====== PROVIDED MATERIAL ======
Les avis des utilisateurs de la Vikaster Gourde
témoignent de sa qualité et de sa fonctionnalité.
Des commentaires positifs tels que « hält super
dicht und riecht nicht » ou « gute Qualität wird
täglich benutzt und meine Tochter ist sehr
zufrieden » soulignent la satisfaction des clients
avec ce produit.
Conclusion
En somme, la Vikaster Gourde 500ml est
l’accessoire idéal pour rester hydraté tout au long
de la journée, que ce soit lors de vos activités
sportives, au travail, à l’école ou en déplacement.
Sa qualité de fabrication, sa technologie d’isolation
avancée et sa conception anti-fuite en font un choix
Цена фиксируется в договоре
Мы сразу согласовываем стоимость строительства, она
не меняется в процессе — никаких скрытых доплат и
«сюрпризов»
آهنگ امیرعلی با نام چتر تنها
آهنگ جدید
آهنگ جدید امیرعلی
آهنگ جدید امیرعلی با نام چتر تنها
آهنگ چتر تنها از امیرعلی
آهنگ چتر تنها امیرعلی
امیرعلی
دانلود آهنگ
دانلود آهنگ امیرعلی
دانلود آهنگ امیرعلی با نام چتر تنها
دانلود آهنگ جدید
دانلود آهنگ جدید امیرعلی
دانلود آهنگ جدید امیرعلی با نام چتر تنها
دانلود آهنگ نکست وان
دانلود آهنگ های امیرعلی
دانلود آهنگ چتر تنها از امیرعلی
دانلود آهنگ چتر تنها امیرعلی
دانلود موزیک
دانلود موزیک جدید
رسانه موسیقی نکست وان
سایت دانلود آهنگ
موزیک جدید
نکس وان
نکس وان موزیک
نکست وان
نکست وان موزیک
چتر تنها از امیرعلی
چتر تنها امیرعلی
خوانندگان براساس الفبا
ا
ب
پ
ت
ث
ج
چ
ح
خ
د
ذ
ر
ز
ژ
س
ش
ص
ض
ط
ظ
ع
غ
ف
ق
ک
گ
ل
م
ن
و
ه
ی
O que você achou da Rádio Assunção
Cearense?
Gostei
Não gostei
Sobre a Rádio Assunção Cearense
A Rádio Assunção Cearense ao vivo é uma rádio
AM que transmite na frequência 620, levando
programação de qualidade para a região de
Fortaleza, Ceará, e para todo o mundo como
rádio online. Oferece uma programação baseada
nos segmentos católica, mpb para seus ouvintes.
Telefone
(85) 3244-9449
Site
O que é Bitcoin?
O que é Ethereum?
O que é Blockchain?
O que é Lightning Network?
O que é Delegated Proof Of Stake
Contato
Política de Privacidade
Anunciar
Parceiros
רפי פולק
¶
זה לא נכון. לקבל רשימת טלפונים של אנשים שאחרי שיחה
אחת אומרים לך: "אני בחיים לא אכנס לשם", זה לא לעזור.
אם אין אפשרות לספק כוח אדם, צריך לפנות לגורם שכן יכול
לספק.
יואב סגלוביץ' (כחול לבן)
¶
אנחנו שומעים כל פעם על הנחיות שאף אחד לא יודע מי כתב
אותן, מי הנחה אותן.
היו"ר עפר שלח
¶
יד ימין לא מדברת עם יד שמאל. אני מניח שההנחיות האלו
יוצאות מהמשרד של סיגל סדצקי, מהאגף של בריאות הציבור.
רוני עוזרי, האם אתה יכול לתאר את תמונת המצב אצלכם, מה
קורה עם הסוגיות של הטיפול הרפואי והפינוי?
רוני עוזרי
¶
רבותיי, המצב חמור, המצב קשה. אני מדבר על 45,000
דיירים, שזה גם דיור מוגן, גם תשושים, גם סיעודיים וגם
======
- _WHAT YOU SHOULD DO_: Give the data as a numbered list, from the first line through the line containing "rádio online. Oferece uma programação baseada", inclusive. Leave out blank lines.

- _EXERCISE SOLUTION_:
1. Les avis des utilisateurs de la Vikaster Gourde
2. témoignent de sa qualité et de sa fonctionnalité.
3. Des commentaires positifs tels que « hält super
4. dicht und riecht nicht » ou « gute Qualität wird
5. täglich benutzt und meine Tochter ist sehr
6. zufrieden » soulignent la satisfaction des clients
7. avec ce produit.
8. Conclusion
9. En somme, la Vikaster Gourde 500ml est
10. l’accessoire idéal pour rester hydraté tout au long
11. de la journée, que ce soit lors de vos activités
12. sportives, au travail, à l’école ou en déplacement.
13. Sa qualité de fabrication, sa technologie d’isolation
14. avancée et sa conception anti-fuite en font un choix
15. Цена фиксируется в договоре
16. Мы сразу согласовываем стоимость строительства, она
17. не меняется в процессе — никаких скрытых доплат и
18. «сюрпризов»
19. آهنگ امیرعلی با نام چتر تنها
20. آهنگ جدید
21. آهنگ جدید امیرعلی
22. آهنگ جدید امیرعلی با نام چتر تنها
23. آهنگ چتر تنها از امیرعلی
24. آهنگ چتر تنها امیرعلی
25. امیرعلی
26. دانلود آهنگ
27. دانلود آهنگ امیرعلی
28. دانلود آهنگ امیرعلی با نام چتر تنها
29. دانلود آهنگ جدید
30. دانلود آهنگ جدید امیرعلی
31. دانلود آهنگ جدید امیرعلی با نام چتر تنها
32. دانلود آهنگ نکست وان
33. دانلود آهنگ های امیرعلی
34. دانلود آهنگ چتر تنها از امیرعلی
35. دانلود آهنگ چتر تنها امیرعلی
36. دانلود موزیک
37. دانلود موزیک جدید
38. رسانه موسیقی نکست وان
39. سایت دانلود آهنگ
40. موزیک جدید
41. نکس وان
42. نکس وان موزیک
43. نکست وان
44. نکست وان موزیک
45. چتر تنها از امیرعلی
46. چتر تنها امیرعلی
47. خوانندگان براساس الفبا
48. ا
49. ب
50. پ
51. ت
52. ث
53. ج
54. چ
55. ح
56. خ
57. د
58. ذ
59. ر
60. ز
61. ژ
62. س
63. ش
64. ص
65. ض
66. ط
67. ظ
68. ع
69. غ
70. ف
71. ق
72. ک
73. گ
74. ل
75. م
76. ن
77. و
78. ه
79. ی
80. O que você achou da Rádio Assunção
81. Cearense?
82. Gostei
83. Não gostei
84. Sobre a Rádio Assunção Cearense
85. A Rádio Assunção Cearense ao vivo é uma rádio
86. AM que transmite na frequência 620, levando
87. programação de qualidade para a região de
88. Fortaleza, Ceará, e para todo o mundo como
89. rádio online. Oferece uma programação baseada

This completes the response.